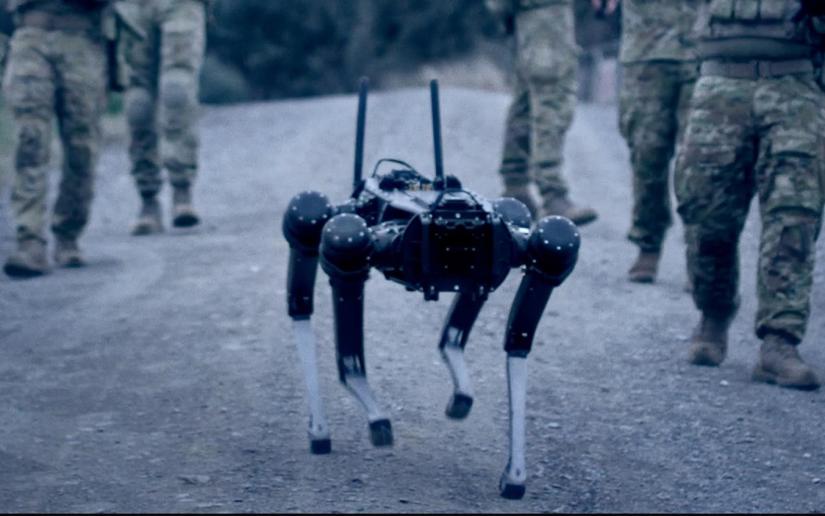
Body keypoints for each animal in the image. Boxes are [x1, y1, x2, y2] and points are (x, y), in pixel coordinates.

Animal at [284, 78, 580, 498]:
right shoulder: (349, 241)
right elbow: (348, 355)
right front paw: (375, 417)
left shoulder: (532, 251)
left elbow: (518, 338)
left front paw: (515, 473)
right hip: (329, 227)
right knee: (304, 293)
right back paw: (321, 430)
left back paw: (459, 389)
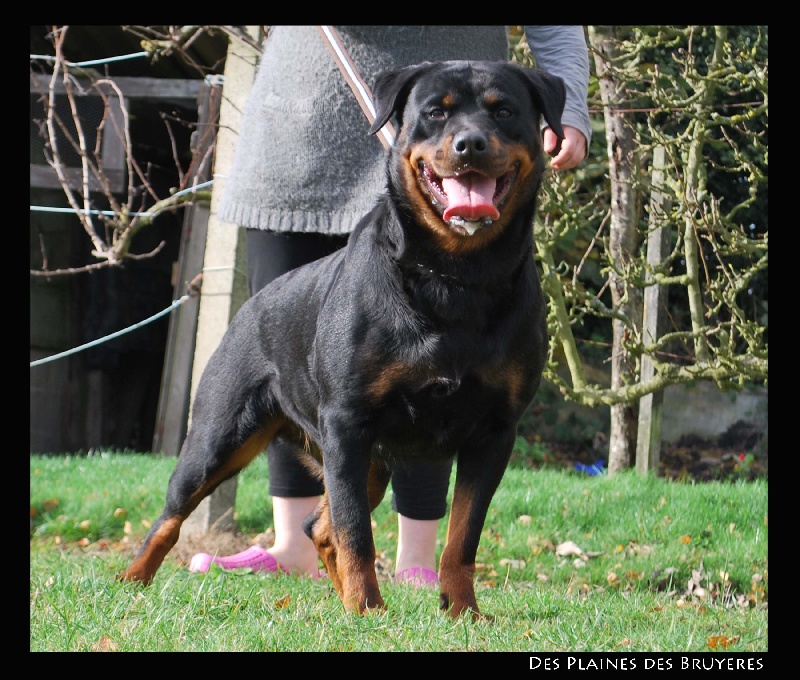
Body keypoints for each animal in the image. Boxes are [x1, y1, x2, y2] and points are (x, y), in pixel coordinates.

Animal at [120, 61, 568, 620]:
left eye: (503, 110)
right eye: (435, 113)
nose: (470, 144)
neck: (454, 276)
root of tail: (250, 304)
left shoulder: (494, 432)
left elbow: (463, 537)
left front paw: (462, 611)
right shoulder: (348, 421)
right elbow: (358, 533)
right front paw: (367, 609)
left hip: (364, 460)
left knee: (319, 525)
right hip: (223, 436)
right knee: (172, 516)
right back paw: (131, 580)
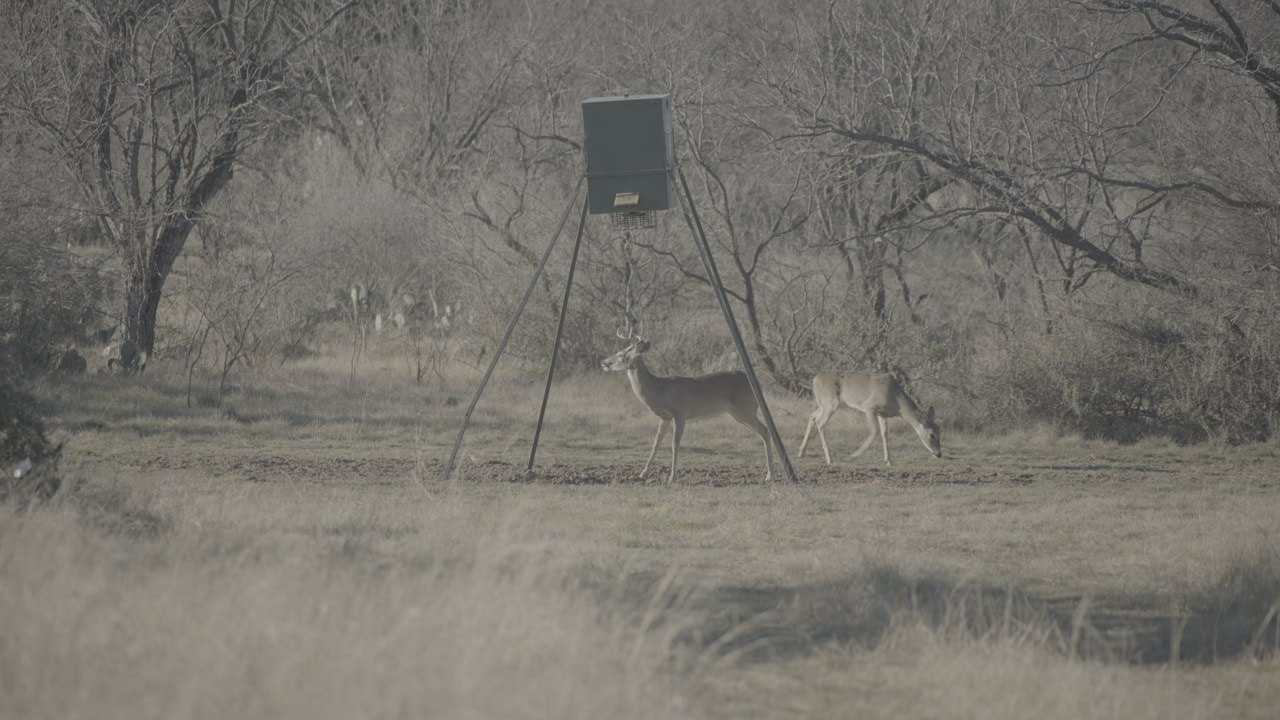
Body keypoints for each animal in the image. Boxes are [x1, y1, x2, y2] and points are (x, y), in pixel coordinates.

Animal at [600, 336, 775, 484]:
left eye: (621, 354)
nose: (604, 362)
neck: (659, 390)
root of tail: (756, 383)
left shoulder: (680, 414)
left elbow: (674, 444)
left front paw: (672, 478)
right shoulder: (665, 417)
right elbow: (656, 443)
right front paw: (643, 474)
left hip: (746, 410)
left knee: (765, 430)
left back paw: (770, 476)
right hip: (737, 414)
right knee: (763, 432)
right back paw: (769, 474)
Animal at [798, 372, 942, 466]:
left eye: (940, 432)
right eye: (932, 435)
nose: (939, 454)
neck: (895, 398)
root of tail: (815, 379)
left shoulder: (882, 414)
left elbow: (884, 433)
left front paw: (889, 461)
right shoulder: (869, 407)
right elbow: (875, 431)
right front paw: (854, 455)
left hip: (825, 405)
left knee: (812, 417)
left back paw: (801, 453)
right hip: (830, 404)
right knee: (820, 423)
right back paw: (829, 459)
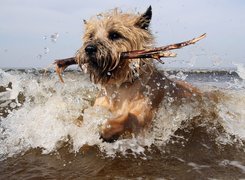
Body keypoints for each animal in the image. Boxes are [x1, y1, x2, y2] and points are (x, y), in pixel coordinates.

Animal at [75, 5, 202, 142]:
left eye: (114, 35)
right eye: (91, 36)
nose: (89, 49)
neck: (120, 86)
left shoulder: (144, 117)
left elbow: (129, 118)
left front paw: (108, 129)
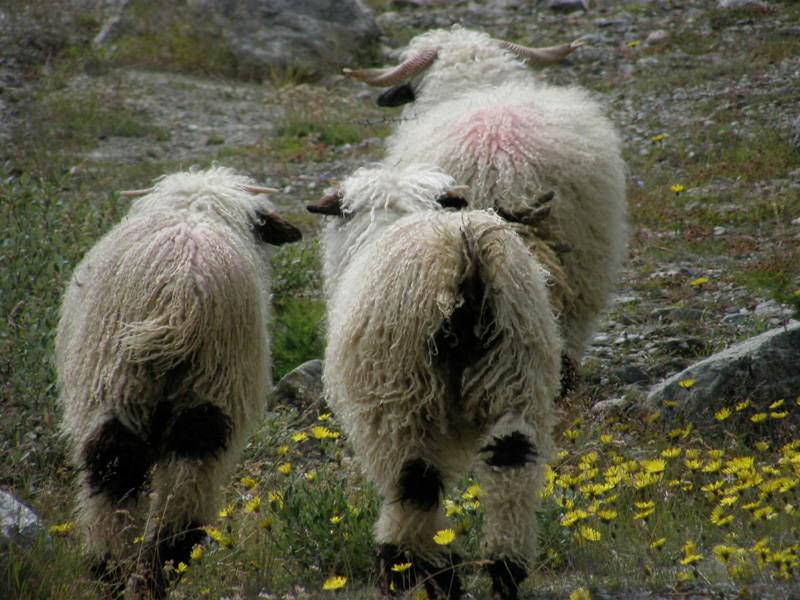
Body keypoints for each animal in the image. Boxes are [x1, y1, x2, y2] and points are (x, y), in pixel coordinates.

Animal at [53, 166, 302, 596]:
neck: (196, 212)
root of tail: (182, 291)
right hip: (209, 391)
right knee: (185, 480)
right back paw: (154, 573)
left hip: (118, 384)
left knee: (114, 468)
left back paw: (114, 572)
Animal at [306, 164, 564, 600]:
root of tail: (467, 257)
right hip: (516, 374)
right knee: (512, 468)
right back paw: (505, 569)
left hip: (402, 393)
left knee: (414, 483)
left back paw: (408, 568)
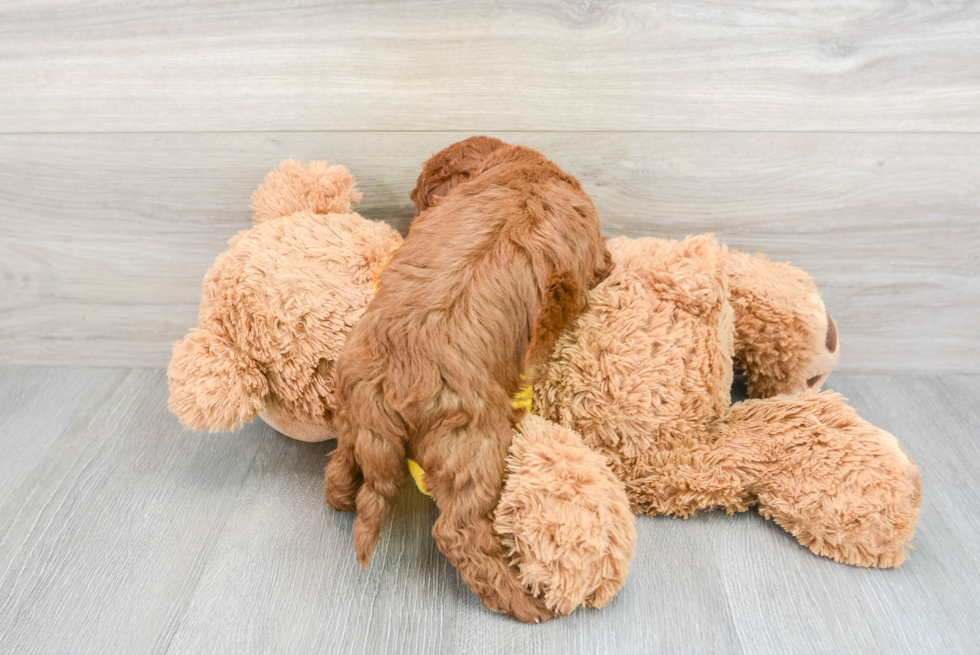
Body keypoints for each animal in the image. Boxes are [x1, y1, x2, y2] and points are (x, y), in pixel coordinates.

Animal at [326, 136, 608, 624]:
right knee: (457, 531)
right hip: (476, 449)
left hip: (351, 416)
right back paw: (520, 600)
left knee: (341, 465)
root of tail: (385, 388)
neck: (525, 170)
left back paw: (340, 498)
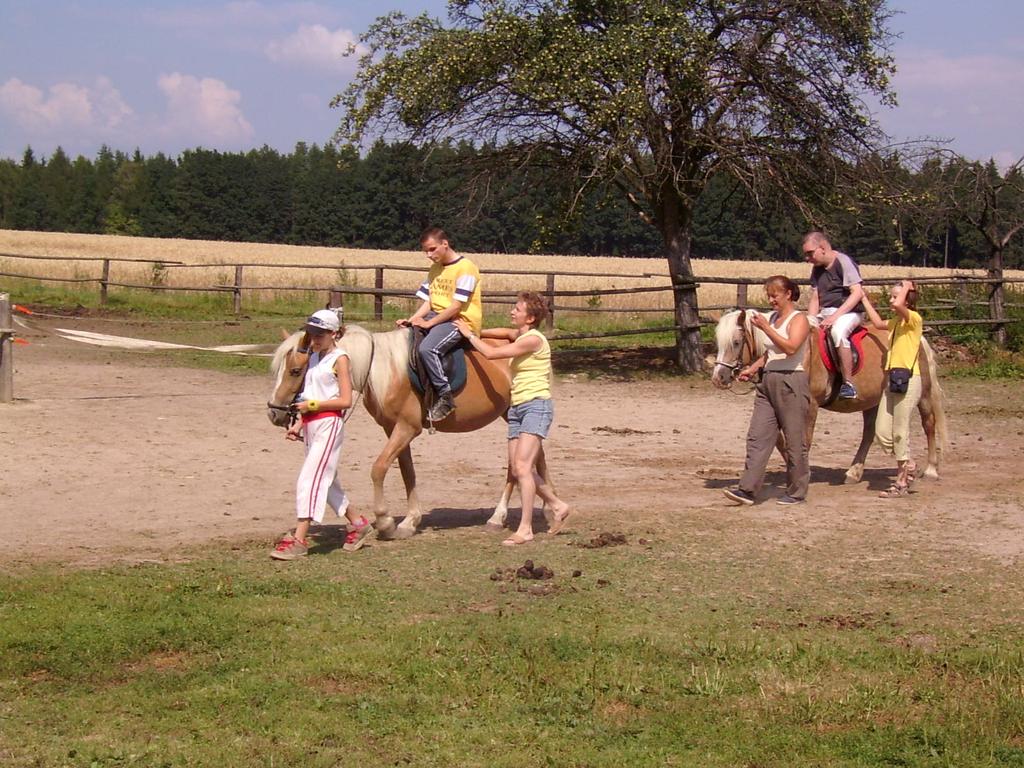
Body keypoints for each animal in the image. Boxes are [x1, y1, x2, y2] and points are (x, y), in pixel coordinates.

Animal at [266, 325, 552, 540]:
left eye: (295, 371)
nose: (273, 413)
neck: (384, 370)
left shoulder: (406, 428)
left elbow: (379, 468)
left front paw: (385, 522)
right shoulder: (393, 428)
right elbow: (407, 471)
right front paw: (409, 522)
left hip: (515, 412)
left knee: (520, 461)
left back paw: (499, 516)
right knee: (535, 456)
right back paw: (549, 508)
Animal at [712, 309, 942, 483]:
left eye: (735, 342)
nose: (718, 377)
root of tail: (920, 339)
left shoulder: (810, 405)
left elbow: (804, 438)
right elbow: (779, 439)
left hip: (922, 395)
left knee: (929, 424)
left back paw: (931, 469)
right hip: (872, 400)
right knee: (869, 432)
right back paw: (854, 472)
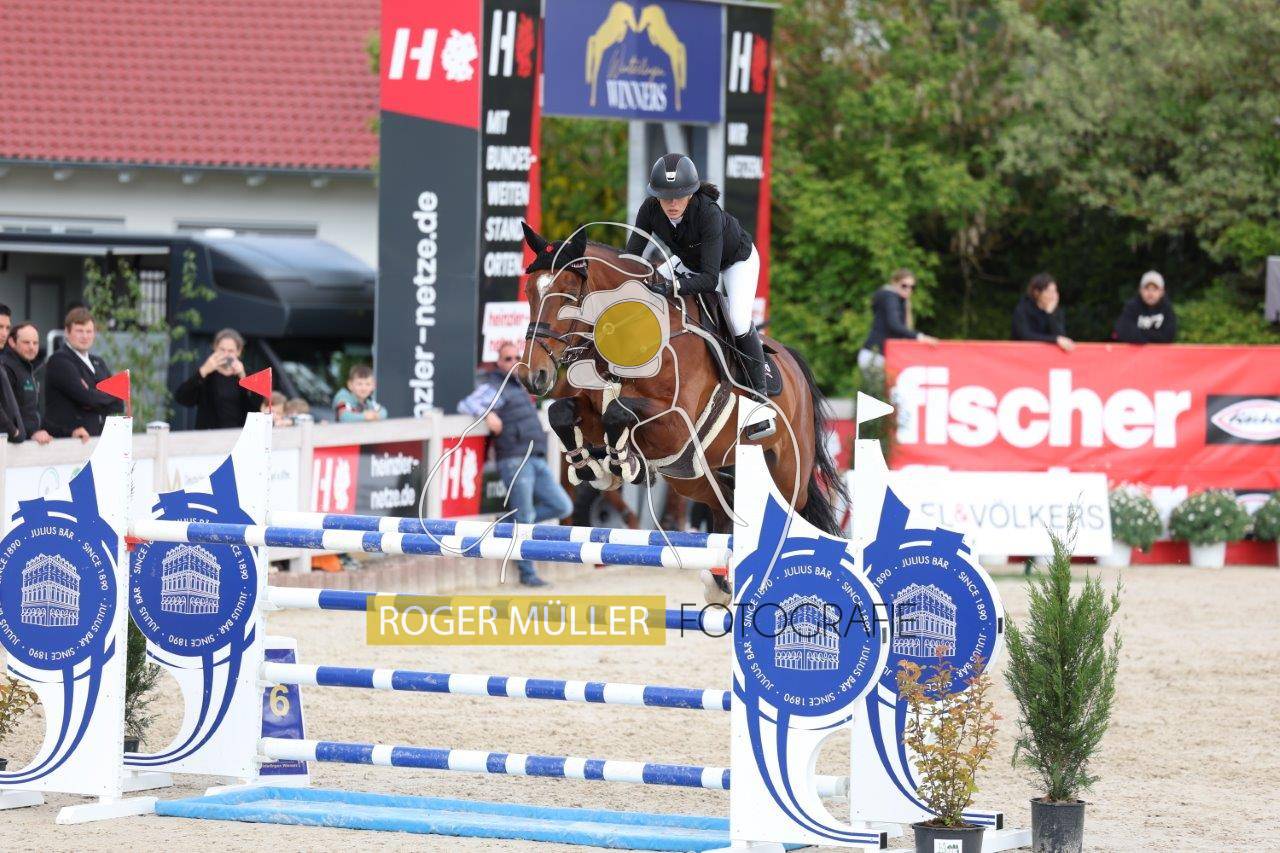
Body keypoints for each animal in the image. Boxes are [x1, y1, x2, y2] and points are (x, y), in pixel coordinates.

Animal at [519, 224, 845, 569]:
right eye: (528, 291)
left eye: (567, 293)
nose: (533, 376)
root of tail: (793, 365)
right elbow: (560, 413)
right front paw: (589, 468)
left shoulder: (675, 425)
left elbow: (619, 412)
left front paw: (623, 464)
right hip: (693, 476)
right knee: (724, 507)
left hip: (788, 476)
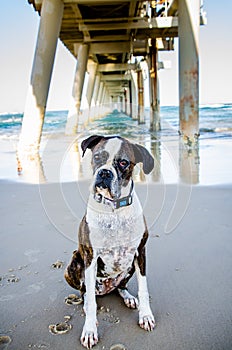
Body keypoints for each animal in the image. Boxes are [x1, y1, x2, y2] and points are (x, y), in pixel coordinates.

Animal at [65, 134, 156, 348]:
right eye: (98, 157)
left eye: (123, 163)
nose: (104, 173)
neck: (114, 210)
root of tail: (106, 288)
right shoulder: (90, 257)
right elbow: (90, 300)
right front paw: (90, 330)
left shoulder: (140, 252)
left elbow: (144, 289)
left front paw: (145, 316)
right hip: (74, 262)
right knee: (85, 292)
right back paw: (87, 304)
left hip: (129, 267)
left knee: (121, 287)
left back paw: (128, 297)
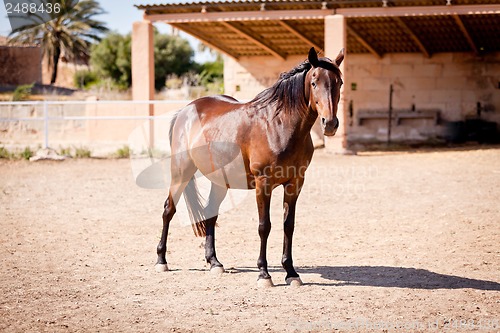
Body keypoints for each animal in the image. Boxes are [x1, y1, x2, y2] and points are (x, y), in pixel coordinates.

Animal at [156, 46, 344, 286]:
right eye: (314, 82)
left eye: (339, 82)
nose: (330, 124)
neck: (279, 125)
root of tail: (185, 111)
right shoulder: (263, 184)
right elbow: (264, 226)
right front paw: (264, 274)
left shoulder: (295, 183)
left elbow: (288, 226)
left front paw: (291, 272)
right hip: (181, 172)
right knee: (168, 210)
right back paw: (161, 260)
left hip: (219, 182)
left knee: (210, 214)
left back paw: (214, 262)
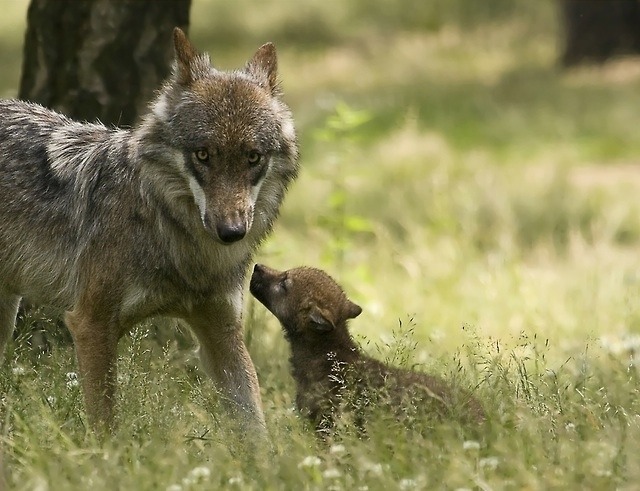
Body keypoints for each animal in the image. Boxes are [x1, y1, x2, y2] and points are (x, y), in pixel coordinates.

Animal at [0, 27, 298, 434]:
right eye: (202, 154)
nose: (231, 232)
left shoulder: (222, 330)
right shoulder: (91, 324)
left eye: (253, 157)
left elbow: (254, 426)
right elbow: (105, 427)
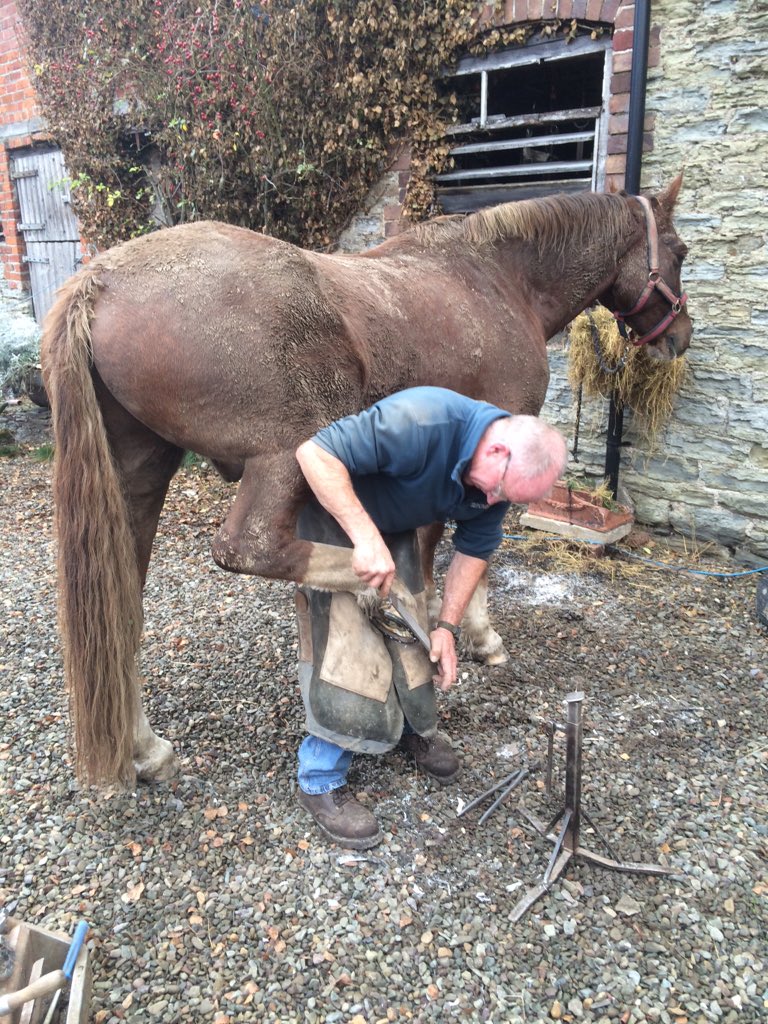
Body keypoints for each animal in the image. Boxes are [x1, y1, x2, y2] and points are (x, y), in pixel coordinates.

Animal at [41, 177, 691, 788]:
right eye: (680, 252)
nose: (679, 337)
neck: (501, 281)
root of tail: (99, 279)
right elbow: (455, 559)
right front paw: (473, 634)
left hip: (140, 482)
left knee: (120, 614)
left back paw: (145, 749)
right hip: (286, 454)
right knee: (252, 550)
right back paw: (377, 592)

----------

PROBLEM STATEMENT
Copy out the listing above from the line containing "right front paw: (367, 609)" to the line containing "right back paw: (769, 474)", both included, exactly as written and minus the images.

RESPONSE
right front paw: (367, 609)
left hip: (364, 460)
left knee: (319, 525)
right hip: (223, 436)
right knee: (172, 516)
right back paw: (131, 580)
Body keypoints for each animal in the image. Boxes are [x1, y1, x2, y2] and points are (x, y), in pixel coordinates.

Animal at [600, 336, 775, 484]:
left eye: (621, 354)
nose: (604, 362)
neck: (659, 390)
root of tail: (756, 383)
left shoulder: (680, 414)
left elbow: (674, 444)
left front paw: (672, 478)
right shoulder: (665, 417)
right elbow: (656, 443)
right front paw: (643, 474)
left hip: (746, 410)
left knee: (765, 430)
left back paw: (770, 476)
right hip: (737, 414)
right knee: (763, 432)
right back paw: (769, 474)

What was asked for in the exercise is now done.